**Parts of the exercise:**
1. In the piece on the UPA's fourth anniversary, where will the alliance's leaders gather on May 22?
2. Write a continuation of the piece on the UPA's fourth anniversary, picking up right after its last sentence.

Will it be the UPA’s Last Supper?
Harish Khare, Editor The Hindu
On May 22, the leaders of the political parties constituting the ruling United Progressive Alliance will gather at 7, Race Course Road, New Delhi, celebrating the completion of the fourth year of its existence. Prime Minister Manmohan Singh and UPA chairperson Sonia Gandhi will release a “report to the nation;” there will be, to use a media jargon, the familiar “photo opportunity”. After that, it will be time to break bread together. No one is quite sure whether the Left leaders will follow the practice of the past two years put in an appearance at the dinner table to show of political solidarity with the UPA without being part of it.
Will this turn out to be the UPA leaders’ last supper or will they still be together to celebrate the fifth anniversary? The answer to that question depends on whether the Congress bosses as also the allies’ leaders believe that they would be better off electorally with — or without — the alliance; more importantly, whether the UPA can still be marketed politically as the answer to the country’s need for stable and effective governance arrangement in New Delhi. The answer to this question will acquire a sharper urgency after the Karnataka verdict.
As a political innovation, the UPA was born out of sheer expediency. It remains essentially a power-sharing mechanism, tactically an anti-BJP conglomeration, and symbolically an anti-communal, secular front. It has yet to realise its promise of help the Indian state maximise its power potential at home and abroad.
Nonetheless, it must be presumed that large sections of the Indian society still believes that the kind of sectarian impulses and individuals the BJP represents ought to be kept away from capturing the Centre. Not only have the minorities but also every sane, law-abiding, Constitution-respecting Hindu has learnt a lesson from the central failure of the NDA era: Had there been no BJP-led government at the Centre, there would have been no “Gujarat” in 2002. The import of this lesson has become even more acute now that there is no Atal Bihari Vajpayee to provide a sane corrective to the hot-heads who want to replicate Gujarat’s “He-man” strategy all over.

**Given information:**
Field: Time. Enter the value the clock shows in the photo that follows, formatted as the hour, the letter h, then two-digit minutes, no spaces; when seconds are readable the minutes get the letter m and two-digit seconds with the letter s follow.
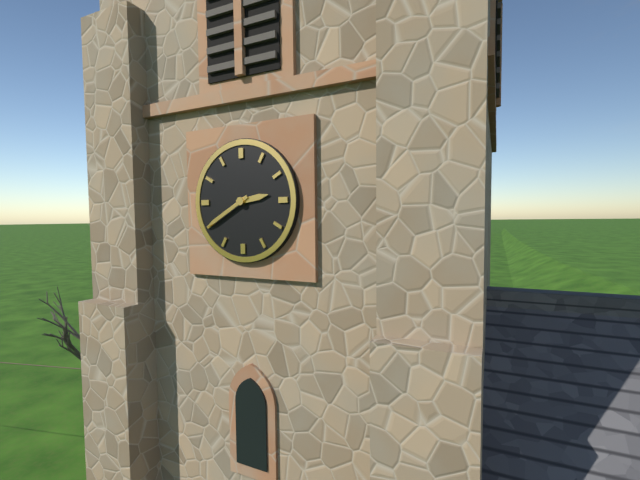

**Answers for this exercise:**
1. At 7, Race Course Road, New Delhi.

2.
“Gujarat” alone overwhelms the BJP’s claim to have in its ranks desh bhakts, men of exceptional integrity and extraordinary competence. Outside the hardcore BJP constituency, there is little support for these self-serving claims; and, even within the BJP, the age of pretence is over, as evident from the challenges from within the party to L.K. Advani’s recent memoirs. In itself, the book completed the process of middle classes’ disillusionment with the saffron brigade. It will go down as the finest self-goal in Indian politics.
The BJP, as the core of the NDA, has not shown any new intellectual energy or political insight to convince the country that it is wiser after its 2004 defeat. On the one hand, it remains a prisoner of the failed slogans of yesteryear and, on the other, it continues to remain trapped in the “Shining India” calculus: it believes that it is politically acceptable to the country at large. It is not surprising that the BJP has not gained any new members for the NDA; its principal allies, the Janata Dal (U) in Bihar, the Shiv Sena in Maharashtra, and the BJD in Orissa are reluctant partners. Except for the burning ambition of one or two individuals and the undiminished resentfulness of a handful of “leaders” to the Nehru-Gandhi family, there is very little to sustain the NDA’s viability as an alternative, credible political instrument to help the Indian state conduct its affairs.
If the BJP and the NDA find themselves stranded in the margins of political imagination, it is because the Left parties have managed to appropriate the opposition space. Be it people-centric issues or the disquiet over the proposed closer ties with the United States, the Left was first off the block in protest. In any case, because of its class composition and ideological preferences, the BJP has long ceased to speak for the masses, especially the poor. The Left may have caused considerable discomfort to the UPA but it has also helped to checkmate the NDA.
Nonetheless, the UPA has to be much more than a negative platform. Has it succeeded in carving out a niche for itself? Does it deserve to be voted back to power, assuming the Congress and its allies want to stick it out? On the face of it, there is nothing compelling, or compelling enough for the middle classes and the centrist forces to favour it decisively over the BJP-led NDA.
Except, perhaps, in one crucial area. The Manmohan Singh government has definitely steered the country away from the NDA-cranked divisive and excitable, post-9/11 mood. The country has been spared a disastrous simmering civil war. If despite jihadi provocations and occasional successes, civil society has remained calm and united it is only because of a sensitive and humane approach to governance. It is possible that the Manmohan Singh government’s non-sectarian approach to the terrorist’s challenge has prompted a new and welcome response from the Muslim community. In the last two years, almost all the leading Islamic scholars, clerics and community leaders have disassociated themselves and their religion from the terror vendors.
Perhaps in no other country have the Islamist terrorists been so forthrightly isolated within their community as in India.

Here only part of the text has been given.